## TEXT SECTION
Hello Australia! - PM Abbott defends his immigration policies after a very high profile rebuke - A man is rushed to surgery after a shark attack - Black Sabbath says the end is near - And more in your CareerSpot World News Briefs:

A shark mauled a 65-year old man off the NSW coast at Black Head Beach near Forster, 300 kilometers north of Sydney.  The injured man managed to get back onto his surf ski and went for the shore where bystanders helped him.  He was airlifted to the John Hunter Hospital in Newcastle where he underwent surgery in a seriously injured leg.

PM Tony Abbott spent part of his day defending his refugee and immigration policies, after an unprecedented and scathing editorial by the New York Times, which said Abbott's turn-back policies and Australia's off-shore detention camps are ""inhumane, of dubious legality and strikingly at odds with the country's tradition of welcoming people fleeing persecution and war".  Mr. Abbott referred to the recent photos of a three-year old Syrian boy who drowned when his family tried to cross from Turkey to Greece. "If you want to stop the deaths, if you want to stop the drownings you have got to stop the boats," Abbott said on ABC Radio, "Thankfully, we have stopped that in Australia because we have stopped the illegal boats."

The father of that drowned Syrian boy is headed back to one of the worst, most war-torn cities in Syria to bury his family.  Abdullah Kurdi said the boat flipped over and the captain swam off, and he tried but failed to save three-year old Alan, five-year old Ghalib, and their mother Rehanna.  "My kids were amazing.  They woke me every day to play with me.  What is more beautiful than this?  Everything is gone," lamented Mr. Kurdi.  Ironically, Europe wasn't even the preferred destination of the Kurdi family:  They had spent most of the last year trying to get to Canada, where one of Abdullah's sisters had immigrated years ago.

## ASSIGNED TASK 1
Rewrite the stretch of the news briefs from "The father of" through "immigrated years ago.", changing "lamented" to "said".
## ASSIGNED TASK 2
Carry the news briefs on past their last sentence.

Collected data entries

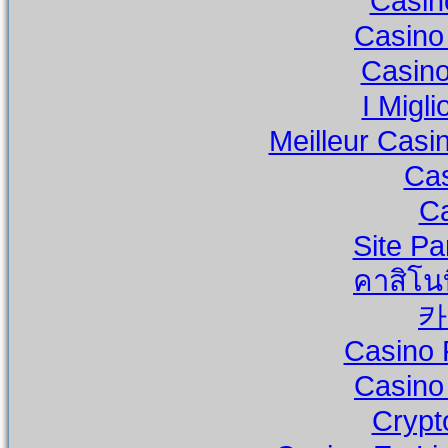
Casino
Casino
Casino
I Migli
Meilleur Casi
Cas
Ca
Site Pa
คาสิโน
카
Casino 
Casino
Crypt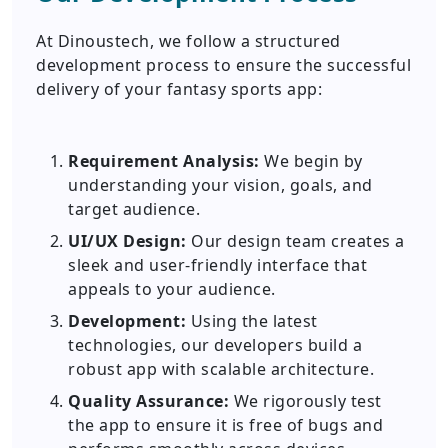
At Dinoustech, we follow a structured
development process to ensure the successful
delivery of your fantasy sports app:
Requirement Analysis:
We begin by
understanding your vision, goals, and
target audience.
UI/UX Design:
Our design team creates a
sleek and user-friendly interface that
appeals to your audience.
Development:
Using the latest
technologies, our developers build a
robust app with scalable architecture.
Quality Assurance:
We rigorously test
the app to ensure it is free of bugs and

## YOUR RESPONSE 1
The father of that drowned Syrian boy is headed back to one of the worst, most war-torn cities in Syria to bury his family.  Abdullah Kurdi said the boat flipped over and the captain swam off, and he tried but failed to save three-year old Alan, five-year old Ghalib, and their mother Rehanna.  "My kids were amazing.  They woke me every day to play with me.  What is more beautiful than this?  Everything is gone," said Mr. Kurdi.  Ironically, Europe wasn't even the preferred destination of the Kurdi family:  They had spent most of the last year trying to get to Canada, where one of Abdullah's sisters had immigrated years ago.

## YOUR RESPONSE 2
A judge ordered former Guatemalan President Otto Perez Molina be held in prison while hearings take place over his alleged role in a huge bribery scheme.  He had resigned on Wednesday night, after being stripped of his presidential immunity and a court order preventing him from leaving the country.  The country's vice president has been sworn in as caretaker president until the winner of the upcoming elections takes office in January.

Black Sabbath, the Earth's heaviest Heavy Metal band, will do one more tour and then call it quits.  The band announced that Ozzy Osbourne, Tony Iommi, and Geezer Butler will reunite for a final tour that will begin in North America in January.  More dates will be added later, but rest assured that Black Sabbath will make a final sweep of Australia and New Zealand in April 2016.  There's no mention of original drummer Bill Ward, whose health difficulties and clashes with other band members have kept him out of the line-up in recent years.

Thailand unveiled a repaired statue in the Erawan Shrine in Bangkok, fixing the damage damaged from the bomb blast that killed 20 people last month.  The Culture Ministry's Fine Arts Department repaired 12 areas of the golden statue that were damaged, most notably restoring one of the chins on its four-faced head.  Two suspects with connections to Turkey and China's Uighur minority have been arrested, leading to speculation that the bombing was a revenge attack for Thailand's forced return of Uighurs trying to escape China for Turkey via Bangkok.  It turns out that stopping migrants and returning them to their oppressors can have a backlash.